Resource impact statement
No significant resource impact is anticipated
NICE has recommended upadacitinib as an option for treating active non-radiographic axial spondyloarthritis with objective signs of inflammation (shown by elevated C-reactive protein or MRI) that is not controlled well enough with non-steroidal anti-inflammatory drugs (NSAIDs) in adults. It is recommended only if:
- tumour necrosis factor (TNF)-alpha inhibitors are not suitable or do not control the condition well enough and
- the company provides upadacitinib according to the commercial arrangement.
Assess response to upadacitinib after 16 weeks of treatment. Continue treatment only if there is clear evidence of response, defined as a reduction in:
- the Bath Ankylosing Spondylitis Disease Activity Index (BASDAI) score to 50% of the pre-treatment value or by 2 or more units and
- the spinal pain visual analogue scale (VAS) by 2 cm or more.
Take into account any physical, sensory or learning disabilities, or communication difficulties that could affect the responses to BASDAI and spinal pain VAS and make any adjustments needed.
If patients and their clinicians consider upadacitinib to be 1 of a range of suitable treatments (including secukinumab and ixekizumab), discuss the advantages and disadvantages of the available treatments.
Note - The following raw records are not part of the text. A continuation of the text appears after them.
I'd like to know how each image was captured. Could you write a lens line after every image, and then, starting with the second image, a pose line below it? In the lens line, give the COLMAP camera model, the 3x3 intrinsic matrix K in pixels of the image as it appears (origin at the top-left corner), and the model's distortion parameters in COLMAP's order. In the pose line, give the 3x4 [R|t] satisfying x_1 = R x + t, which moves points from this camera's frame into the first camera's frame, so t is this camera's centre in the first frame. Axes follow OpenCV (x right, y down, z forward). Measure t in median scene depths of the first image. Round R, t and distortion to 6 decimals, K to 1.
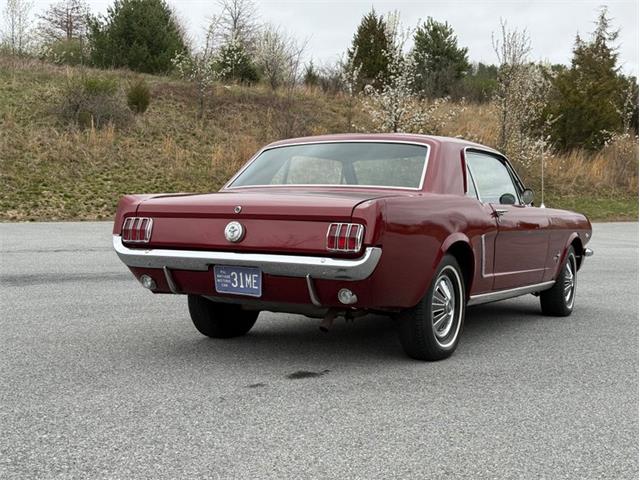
lens RADIAL K [[892.2, 0, 320.0], [0, 892.2, 240.0], [0, 0, 1]] dist [0.167033, -0.249429]
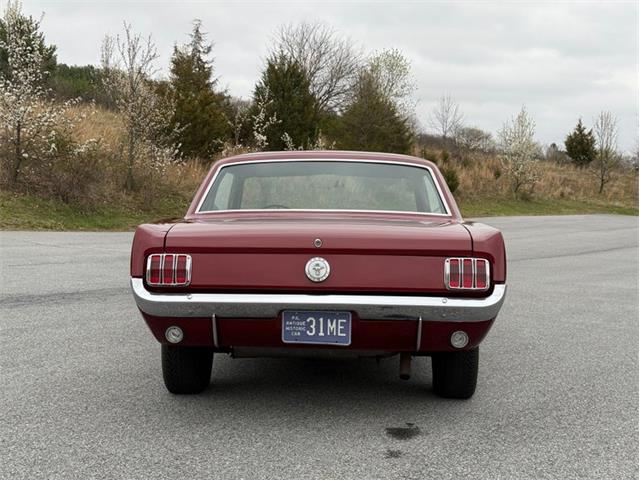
lens RADIAL K [[892.2, 0, 320.0], [0, 892.2, 240.0], [0, 0, 1]] dist [0.167033, -0.249429]
pose [[0.884243, -0.017495, 0.466699, -0.421450], [0.019382, 0.999812, 0.000757, -0.032750], [-0.466625, 0.008376, 0.884416, 0.225565]]
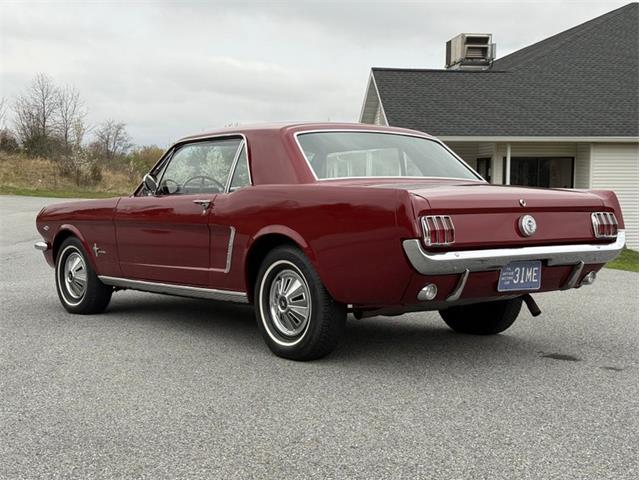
lens RADIAL K [[892.2, 0, 320.0], [0, 892.2, 240.0], [0, 0, 1]] dist [0.167033, -0.249429]
pose [[0.371121, -0.057671, 0.926792, -0.945290], [0.045267, 0.998006, 0.043976, -0.040728], [-0.927481, 0.025633, 0.372992, 0.736437]]
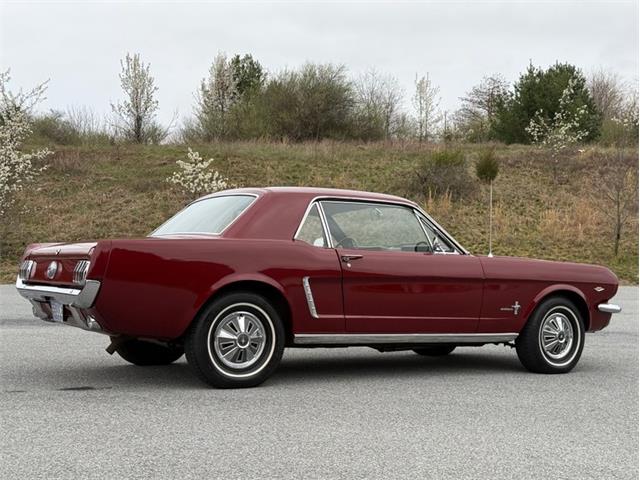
lens RADIAL K [[892.2, 0, 320.0], [0, 892.2, 240.0], [0, 0, 1]] dist [0.167033, -0.249429]
pose [[0.881503, -0.019005, -0.471795, 0.717025], [-0.018250, 0.997072, -0.074262, 0.030888], [0.471825, 0.074072, 0.878575, 0.058383]]
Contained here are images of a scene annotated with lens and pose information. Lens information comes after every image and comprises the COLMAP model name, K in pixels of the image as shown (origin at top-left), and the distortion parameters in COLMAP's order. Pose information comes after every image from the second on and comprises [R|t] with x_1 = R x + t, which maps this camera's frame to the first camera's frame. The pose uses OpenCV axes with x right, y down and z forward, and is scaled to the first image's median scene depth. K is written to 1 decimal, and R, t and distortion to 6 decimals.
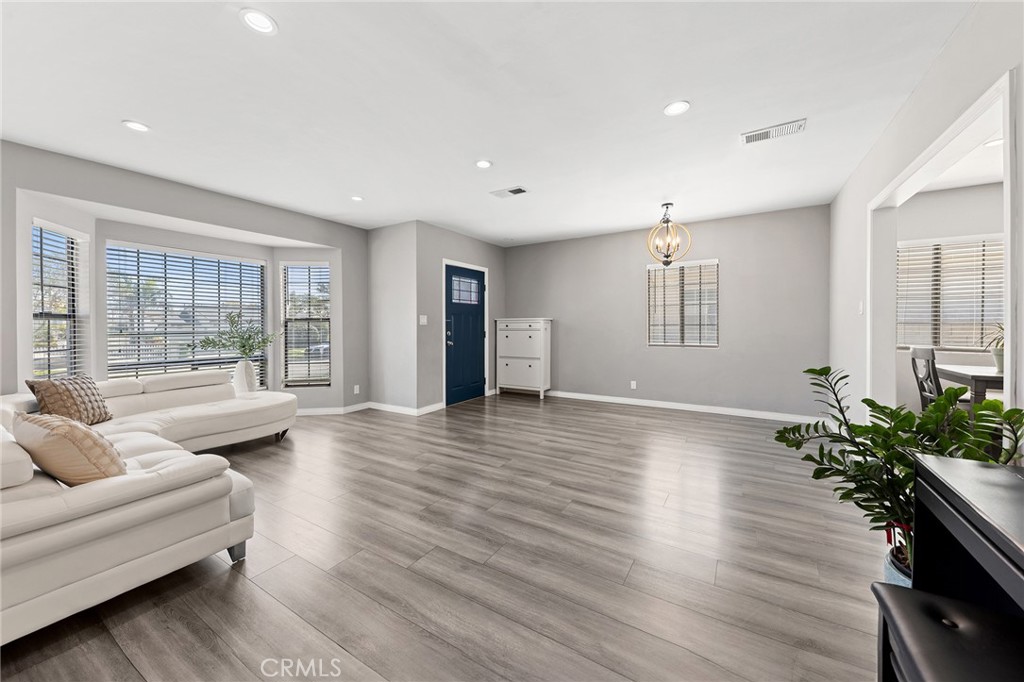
lens RADIAL K [[368.8, 0, 515.9], [0, 368.8, 328.3], [0, 0, 1]] dist [0.014863, -0.000093]
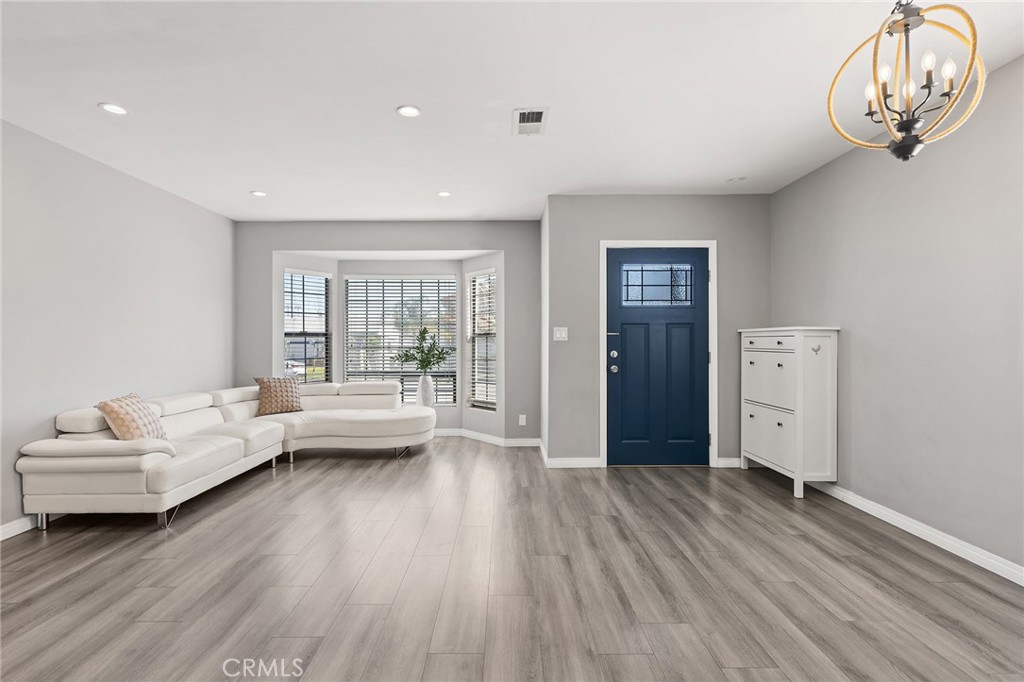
lens RADIAL K [[502.0, 0, 512.0], [0, 502.0, 341.0], [0, 0, 1]] dist [0.020405, -0.000635]
pose [[0.534217, 0.002912, -0.845343, 0.488020], [-0.007669, 0.999970, -0.001402, -0.006371], [0.845313, 0.007232, 0.534223, 0.391455]]
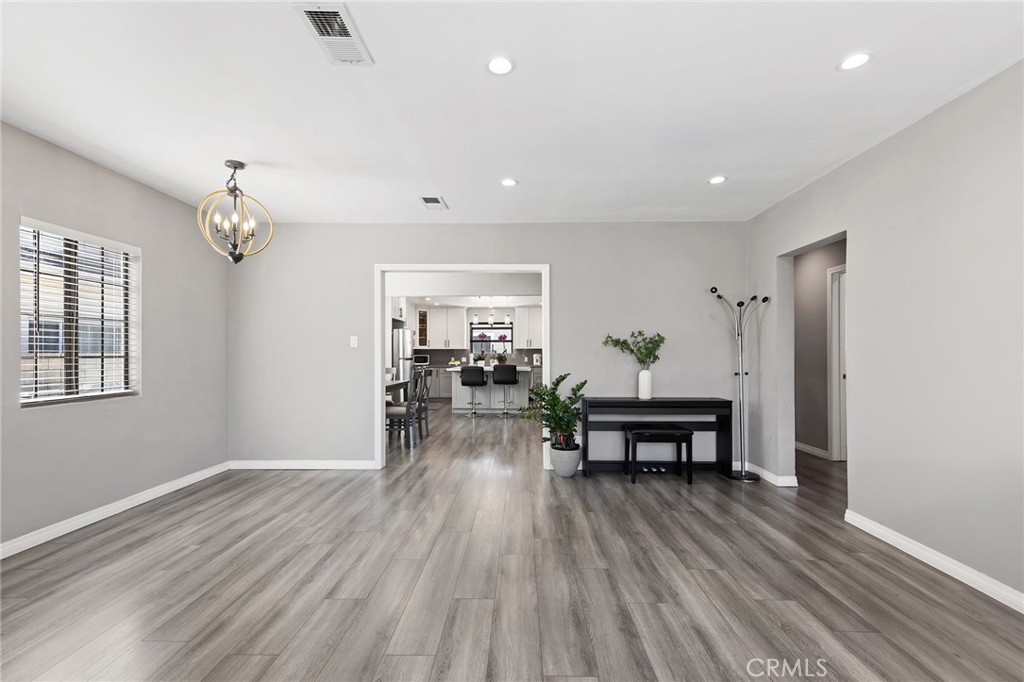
lens RADIAL K [[456.2, 0, 513.8], [0, 456.2, 353.6], [0, 0, 1]] dist [-0.000019, 0.000031]
pose [[-0.507998, 0.006208, 0.861336, -0.416833], [0.014431, 0.999895, 0.001305, -0.014519], [-0.861237, 0.013093, -0.508034, 0.797929]]
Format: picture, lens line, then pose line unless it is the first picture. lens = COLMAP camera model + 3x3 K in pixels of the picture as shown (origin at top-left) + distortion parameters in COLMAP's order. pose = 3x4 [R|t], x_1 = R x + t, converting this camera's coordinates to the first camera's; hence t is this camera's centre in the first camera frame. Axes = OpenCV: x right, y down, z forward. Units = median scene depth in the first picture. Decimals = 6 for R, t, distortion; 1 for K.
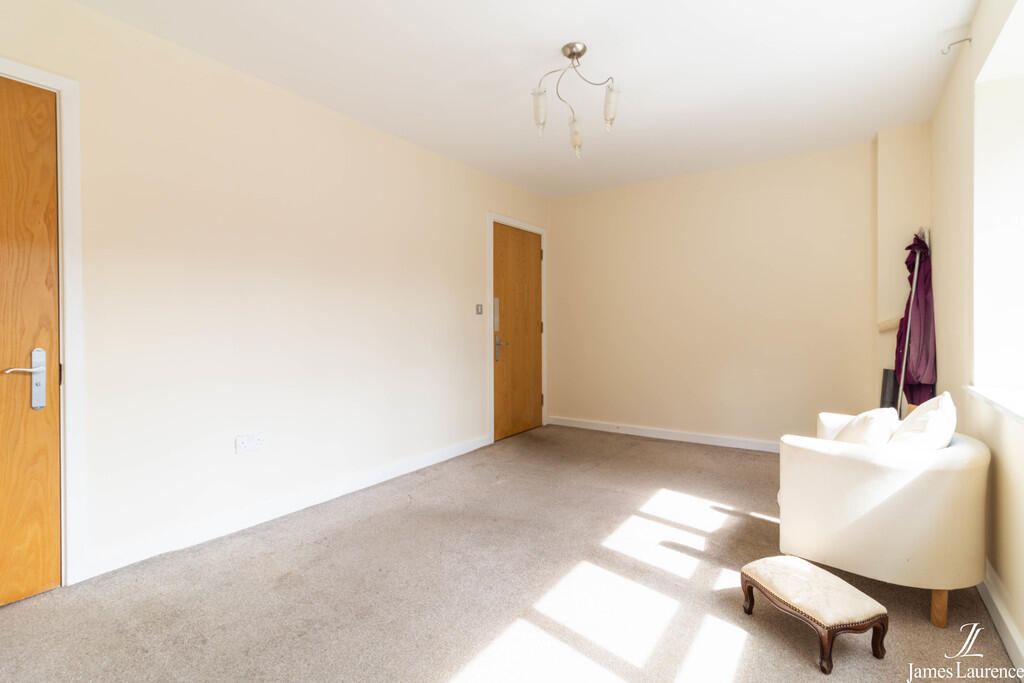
lens RADIAL K [[485.9, 0, 513.7], [0, 485.9, 310.2], [0, 0, 1]] dist [0.001234, 0.000079]
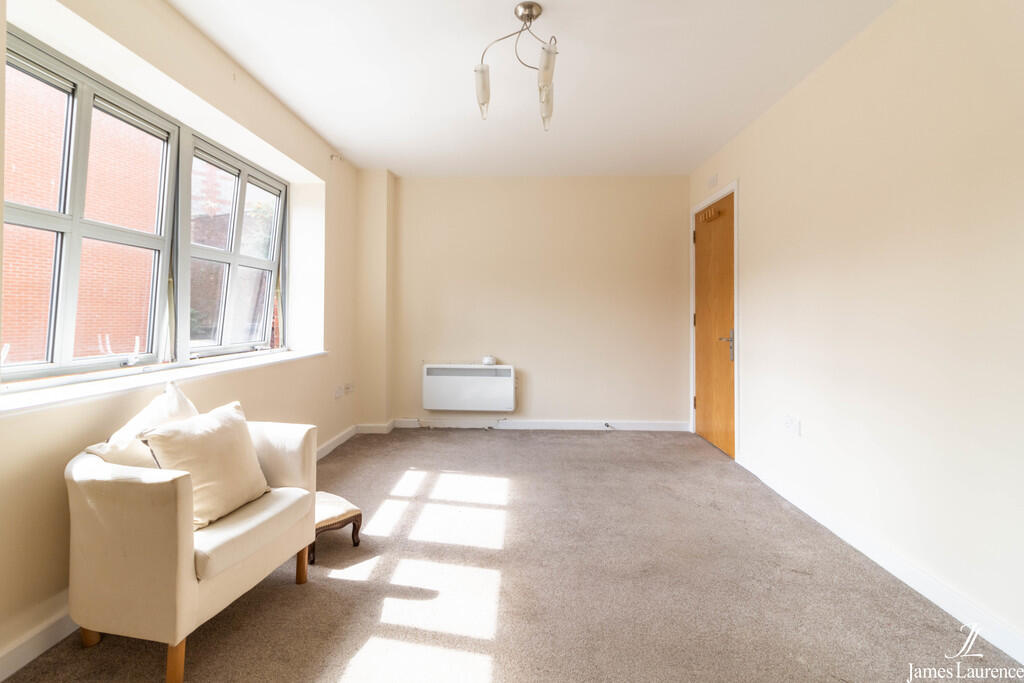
lens RADIAL K [[485.9, 0, 513.7], [0, 485.9, 310.2], [0, 0, 1]] dist [0.001234, 0.000079]
pose [[-0.837372, -0.008823, -0.546562, 0.645364], [-0.000570, 0.999883, -0.015267, 0.025740], [0.546633, -0.012473, -0.837280, 1.763547]]
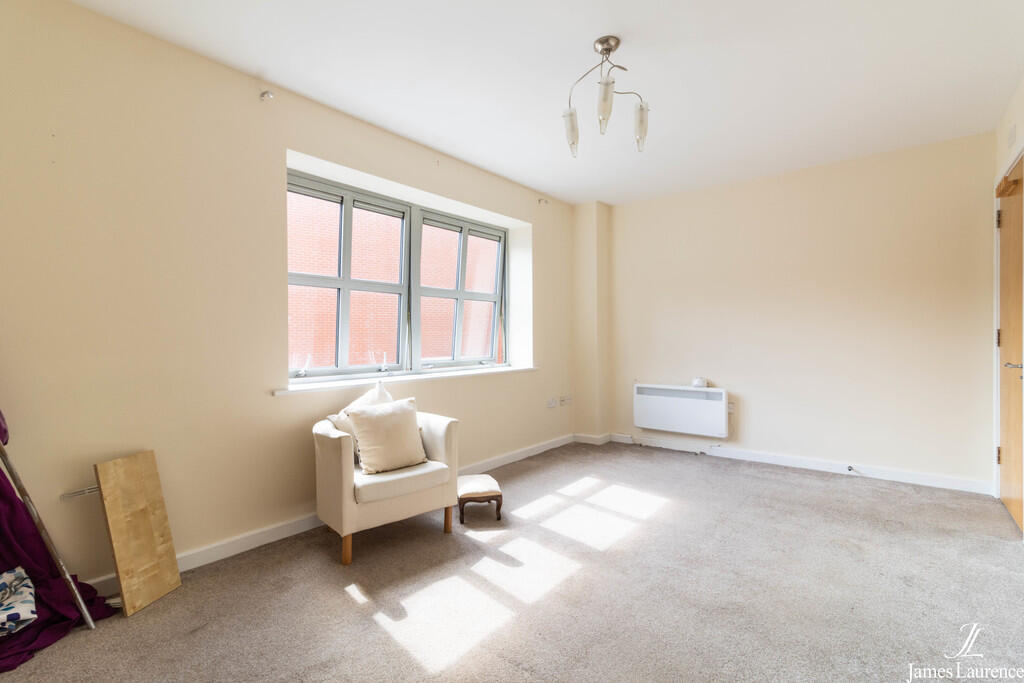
lens RADIAL K [[494.0, 0, 512.0], [0, 494.0, 341.5], [0, 0, 1]] dist [0.002378, 0.000212]
pose [[-0.997397, 0.007087, 0.071753, 0.251245], [0.007316, 0.999969, 0.002929, 0.030162], [-0.071730, 0.003446, -0.997418, 2.006317]]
After that discussion, if more than 1 treatment is suitable, choose the least expensive. Take account of administration costs, dosage, price per dose and commercial arrangements.
These recommendations are not intended to affect treatment with upadacitinib that was started in the NHS before this guidance was published. People having treatment outside these recommendations may continue without change to the funding arrangements in place for them before this guidance was published, until they and their NHS clinician consider it appropriate to stop.
We do not expect this guidance to have a significant impact on resources; that is, the resource impact of implementing the recommendations in England will be less than £5 million per year (or approximately £9,000 per 100,000 population, based on a population for England of 56.3 million people).
This is because the technology is a further treatment option and the overall cost of treatment for this patient group will be similar.
Upadacitinib can be taken orally. Both clinical and patient experts highlighted the convenience of upadacitinib over comparators because of its oral administration.
The company has a commercial arrangement (simple discount patient access scheme). This makes upadacitinib available to the NHS with a discount. The size of the discount is commercial in confidence. It is the company’s responsibility to let relevant NHS organisations know details of the discount.
A resource impact template is provided for completion at a local level. This is because there are numerous treatment options that are recommended by NICE for treating non-radiographic axial spondyloarthritis.
This technology is commissioned by integrated care systems. Providers are NHS hospital trusts.